O substantivo é changana e é o nome tradicional de João Cossa. Quando flexionado, nesse idioma, gera adjectivos que nos remetem à ideia de algo saboroso, açucarado, ou bem temperado. É assim que João Cossa qualifica o seu segundo trabalho discográfico com o mesmo título – Matsambane.

Por exemplo, “as pessoas dizem que o açúcar é doce, reconhecendo que essa doçura se deve ao facto de ter sido feito a partir da cana-doce que – de forma metafórica – sou eu, enquanto Matsambane. Ou seja, tudo o que é bom é feito por esta figura”, explica.

Com 10 faixas musicais, o referido trabalho discográfico já está produzido, faltando, apenas, disponibilizá-lo no mercado. No álbum, o artista explora temas do quotidiano – quase, exclusivamente, da vida suburbana e rural – sendo, por isso, que é lá onde quer distribui-lo. Mas ainda existe um impasse: “Tenho de gravar um disco em DVD”.

E não lhe faltam argumentos: “Escutar a música já não basta, as pessoas também querem ver. Por exemplo, se você pegar um trabalho discográfico e eu levar um DVD e, ambos, sairmos a fim de vender, em Chókwè, perceberá que quem irá vender mais sou  eu – porque as pessoas querem escutar as músicas, mas, ao mesmo tempo, ver no ecrã do televisor o cantor”.

Uma autobiografia

Sou João Cossa. Nasci no distrito de Chibuto, na província de Gaza, no dia 05 de Outubro de 1961. Frequentei o ensino primário na Cidade de Lourenço Masques, onde cheguei em 1969, depois de os meus pais se terem divorciado.

Fui impelido a abdicar do ensino quando frequentava a 6a classe, na Escola Secundária da Polana, por limitações financeiras. É que, na altura, praticamente, passei a desempenhar o papel de pai ou marido da minha (própria) mãe. Recordo-me de que houve vezes em que, regressando da escola, devia vender rapé – rizadas – a fim de ter dinheiro para comprar cadernos.

Algum tempo depois, entre 1973 e 1975, comecei a trabalhar numa carpintaria.

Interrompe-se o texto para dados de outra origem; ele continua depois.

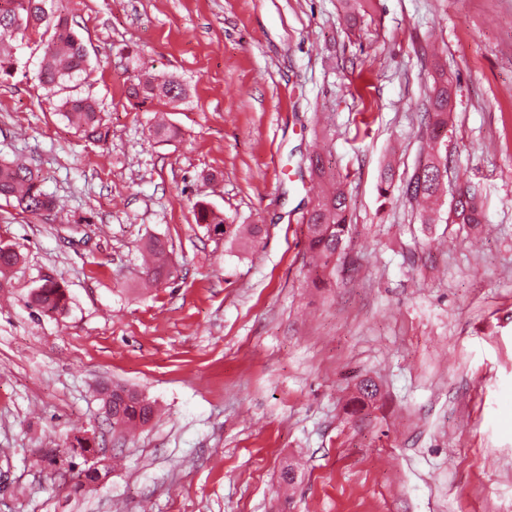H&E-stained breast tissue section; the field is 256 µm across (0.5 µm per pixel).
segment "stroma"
<instances>
[{"instance_id": "obj_1", "label": "stroma", "mask_w": 512, "mask_h": 512, "mask_svg": "<svg viewBox=\"0 0 512 512\" xmlns=\"http://www.w3.org/2000/svg\"><path fill=\"white\" fill-rule=\"evenodd\" d=\"M110 136L87 142L19 52L0 79V156L57 203L0 200V512H512V0H70ZM456 84L448 191L488 227L420 223L401 188L427 86ZM147 74L186 88L130 101ZM165 113L176 134L151 132ZM321 148L349 197L333 275L303 262ZM394 171L381 194L385 168ZM209 203L250 242L197 223ZM164 241L176 273L147 284ZM69 307L30 309L33 289ZM379 386L351 413L360 379ZM154 401L113 444L102 388ZM112 447L75 489L41 455ZM300 465L293 490L286 463ZM452 197L449 213L453 223L483 224L485 219L481 204L480 190L476 185L466 184L460 187ZM28 305L40 313L61 314L68 308V298L57 283H45L30 294Z\"/></svg>"}]
</instances>
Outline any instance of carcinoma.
Returning a JSON list of instances; mask_svg holds the SVG:
<instances>
[{
    "label": "carcinoma",
    "mask_w": 512,
    "mask_h": 512,
    "mask_svg": "<svg viewBox=\"0 0 512 512\" xmlns=\"http://www.w3.org/2000/svg\"><path fill=\"white\" fill-rule=\"evenodd\" d=\"M10 8H0V73L11 74L19 63L18 51L34 32H40V68L38 80L42 86L61 96L60 112L76 124L84 138L95 143L108 140L109 129L104 123L96 102L79 94L77 87L90 74V60L83 39L69 22L68 0H8ZM133 98L163 99L170 103L182 100L186 90L174 79L141 78L130 85ZM453 85L445 74L434 79L428 96L426 112V152L419 161L424 170L421 186H411L406 180L402 194L421 207L423 224H431L440 212L436 205L443 193L448 175V112L452 109ZM13 200L23 212L50 211L55 202L46 193L34 172L13 160H0V198ZM450 214L456 224L478 225L485 216L477 186L466 184L452 197ZM196 221L211 224L214 230H224V214L206 204H195ZM351 224L347 193L341 183L325 190L314 204L306 224L305 265L314 270H327L341 259L350 241ZM144 265L149 281L158 282L174 277L165 247L158 240L145 246ZM28 305L40 313L61 314L68 308L65 290L56 283H45L34 290ZM379 394L377 384L370 378L357 385L352 400V412L357 413L374 403ZM103 403L112 408L108 424L112 437L120 440L124 434L148 424L154 414L151 402L136 390L115 384L105 390Z\"/></svg>",
    "instance_id": "carcinoma-1"
}]
</instances>
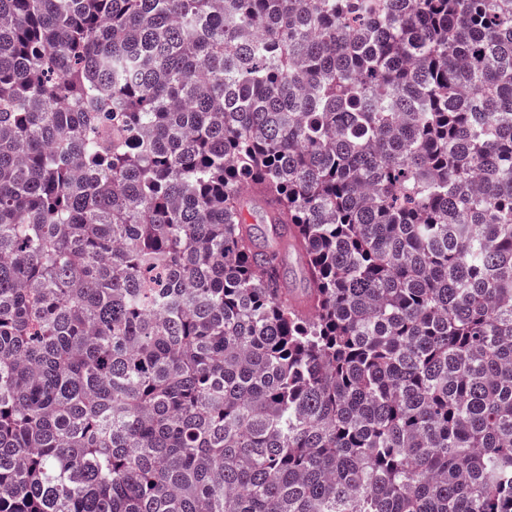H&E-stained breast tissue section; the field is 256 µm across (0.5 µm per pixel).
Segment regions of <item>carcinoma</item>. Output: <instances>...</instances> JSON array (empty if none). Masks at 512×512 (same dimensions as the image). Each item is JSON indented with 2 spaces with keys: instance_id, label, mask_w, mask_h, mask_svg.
<instances>
[{
  "instance_id": "obj_1",
  "label": "carcinoma",
  "mask_w": 512,
  "mask_h": 512,
  "mask_svg": "<svg viewBox=\"0 0 512 512\" xmlns=\"http://www.w3.org/2000/svg\"><path fill=\"white\" fill-rule=\"evenodd\" d=\"M0 512H512V0H0ZM248 222L253 225V232L258 245L276 249L280 252L285 266L288 289L299 293L304 288V273L299 257L293 248L288 245L287 249L285 242L272 234L270 224L265 223L260 210L251 211V214H248Z\"/></svg>"
}]
</instances>
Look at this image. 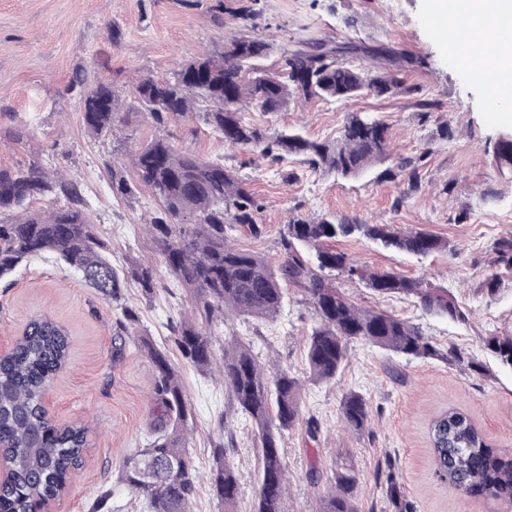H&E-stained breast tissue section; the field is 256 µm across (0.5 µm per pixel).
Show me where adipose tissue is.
<instances>
[{"mask_svg":"<svg viewBox=\"0 0 512 512\" xmlns=\"http://www.w3.org/2000/svg\"><path fill=\"white\" fill-rule=\"evenodd\" d=\"M431 12L454 25L461 66L490 97L512 103V0H432Z\"/></svg>","mask_w":512,"mask_h":512,"instance_id":"adipose-tissue-1","label":"adipose tissue"}]
</instances>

A minha primeira gravação musical ocorreu em 1989, com o registo do tema Vizinho, com o qual, no ano seguinte, participei no Ngoma Moçambique, antes de – no mesmo intervalo de tempo – gravar a música Joana Nkhata que acabou por ser o título do seu primeiro trabalho discográfico, publicado pela J&B Recording, em 1999, com oito faixas.